The Baseball Desert

Wednesday, November 01, 2006

Apple of my i (Part 2)

It's not just the player, either - it's all that surrounds it, beginning with iTunes. I've used other software to organise my digital music before, but none seems to be as efficient as iTunes. Like the iPod, it does exactly what you want it to do - organises the music, lets you make your own playlists - and adds in some bells and whistles (displaying album art as if you were browsing your CD collection, smart playlists) which are actually quite funky.

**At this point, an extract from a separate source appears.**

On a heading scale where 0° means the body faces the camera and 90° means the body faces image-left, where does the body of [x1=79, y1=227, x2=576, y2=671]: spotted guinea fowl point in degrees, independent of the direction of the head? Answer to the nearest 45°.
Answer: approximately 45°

Above and beyond the organisation of my own music, I've come to discover what's behind the other doors that iTunes opens. Unfortunately, one of the doors it opens - with apologies to Nancy, who wanted me to help her in her quest for a Christmas present - is the one that leads to the pathway of pure evil known as the iTunes store. My favourite iPod evangelist Sheila said it well:
It is like crack.

Seriously.

I feel like I am not responsible enough to deal with iTunes. I feel like I need to have some outside authority limit what I am able to do on iTunes. Like: Oops, Sheila has overstayed her welcome ... she is now cut off until next month. I feel like one of those mindless drones pouring their welfare checks into the slot machines. 10 minutes go by and I could spend 200 bucks. 99 cents a song?? That's NOTHING!! Click, click, click, click ... 50 songs later ...
It's too easy, it really is, especially for someone who listens to a genre that you can't find in your local record store (please step forward, Paris's foremost British hillbilly, redneck, Red Sox fan ;-)). How many times have I heard something on an Internet radio station, only to find myself looking it up in the iTunes store and downloading it onto my iPod before I've even had time to think about it? I'll tell you how many times: too many.

The upside is that the iTunes is a perfect complement to the iPod feature that everyone raves about: the shuffle feature. Just as the shuffle feature on the player drags up songs you haven't listened to for ages - in fact, songs you'd sometimes forgotten you even had - so the iTunes store allows you to purchase other long-forgotten songs within a matter of seconds. (Not everything is available in the store, but there's enough stuff there to make it interesting). Outside of regular purchases, I tend to use the store in binge-drinking fashion - I'll suddenly get a nostalgic craving for a particular song (Enola Gay, by OMD), which will have a natural association (in my head, at least) with another (The Smiths' What Difference Does It Make?) and another (Going Underground by The Jam) and before you know it, I've got a thirty-song 'Memories of the 80's' playlist downloaded onto the iPod.

As it says on wine bottles here in France: à consommer avec modération.